In a recent case, Rudolph v. Abbott Laboratories, Inc., Civil Action No.: 3:18-cv-6071-PGS-TJB, 2023 WL 5638844 (D.N.J. August 31, 2023), the court denied defendant’s motion in limine seeking to prelude plaintiff from introducing evidence of other employees’ allegations of discrimination.
This evidence, typically referred to as “me too” evidence, can be very useful in a discrimination case.
From the decision:
Plaintiff argues that evidence of allegations of age discrimination made against Devlin by other Abbott Laboratories, Inc. employees is relevant and admissible to proving the discriminatory intent element in this case. Fed. R. Evid. 404(b)(2). Defendant seeks to preclude the evidence based on improper character evidence as irrelevant.
The Court denies Defendant’s request for an Order excluding the testimony of Earl “Andy” Bielitz and Ron Gonzales concerning complaints of age discrimination by Devlin. The testimony is temporally connected as having occurred within several months of Plaintiff’s alleged wrongful termination. The Third Circuit has permitted such evidence:
Evidence of an employer’s conduct towards other employees has long been held relevant and admissible to show that an employer’s proffered justification is pretext. See, e.g., McDonnell Douglas Corp., 411 U.S. at 804 (stating that evidence that employees of another race were treated differently from the plaintiff under comparable circumstances is “[e]specially relevant” to whether employer’s proffered explanation is pretextual); Becker v. ARCO Chemical Co., 207 F.3d 176, 194 n. 8 (3d Cir.2000) (citing cases holding that, “as a general rule, evidence of a defendant’s prior discriminatory treatment of a plaintiff or other employees is relevant and admissible under the Federal Rules of Evidence to establish whether a defendant’s employment action against an employee was motivated by invidious discrimination”). Thus, other acts are admissible under Rule 404(b) in the employment discrimination context for the proper purpose of establishing or negating discriminatory intent.

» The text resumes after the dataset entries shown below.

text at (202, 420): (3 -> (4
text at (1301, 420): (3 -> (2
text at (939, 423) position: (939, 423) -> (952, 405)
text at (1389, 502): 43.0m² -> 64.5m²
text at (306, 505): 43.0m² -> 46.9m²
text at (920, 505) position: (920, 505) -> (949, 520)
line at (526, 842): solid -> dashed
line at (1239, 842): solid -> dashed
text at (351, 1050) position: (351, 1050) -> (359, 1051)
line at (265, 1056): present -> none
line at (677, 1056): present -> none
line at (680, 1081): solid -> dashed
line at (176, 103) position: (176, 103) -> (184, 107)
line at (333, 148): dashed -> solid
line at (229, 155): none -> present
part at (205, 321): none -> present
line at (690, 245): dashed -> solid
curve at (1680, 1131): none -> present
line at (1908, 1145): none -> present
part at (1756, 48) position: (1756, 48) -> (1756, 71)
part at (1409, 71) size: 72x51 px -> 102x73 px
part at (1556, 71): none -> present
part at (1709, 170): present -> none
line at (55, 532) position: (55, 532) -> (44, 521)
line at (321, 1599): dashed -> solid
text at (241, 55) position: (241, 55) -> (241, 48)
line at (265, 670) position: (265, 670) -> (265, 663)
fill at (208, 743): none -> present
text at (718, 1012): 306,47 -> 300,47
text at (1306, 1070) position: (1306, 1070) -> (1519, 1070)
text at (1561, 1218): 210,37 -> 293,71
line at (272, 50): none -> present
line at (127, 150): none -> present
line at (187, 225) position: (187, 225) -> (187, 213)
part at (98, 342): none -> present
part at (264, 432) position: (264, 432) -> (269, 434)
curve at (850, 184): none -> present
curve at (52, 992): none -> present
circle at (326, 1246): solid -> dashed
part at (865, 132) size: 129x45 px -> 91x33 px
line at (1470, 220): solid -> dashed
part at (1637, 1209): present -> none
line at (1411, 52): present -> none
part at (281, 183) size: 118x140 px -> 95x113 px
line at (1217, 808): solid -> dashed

[Cleaned up; citations omitted.]
Accordingly, the court concluded that “[t]he testimony of Bielitz and Gonzales is admissible as to Devlin’s intent and motivation at the time of the employment dispute with Rudolph, and disputing Defendant’s proffered legitimate reason for termination as pretext” and that “other evidence such as Nitorshi Wilson and associated exhibits are admissible for the same reasons.”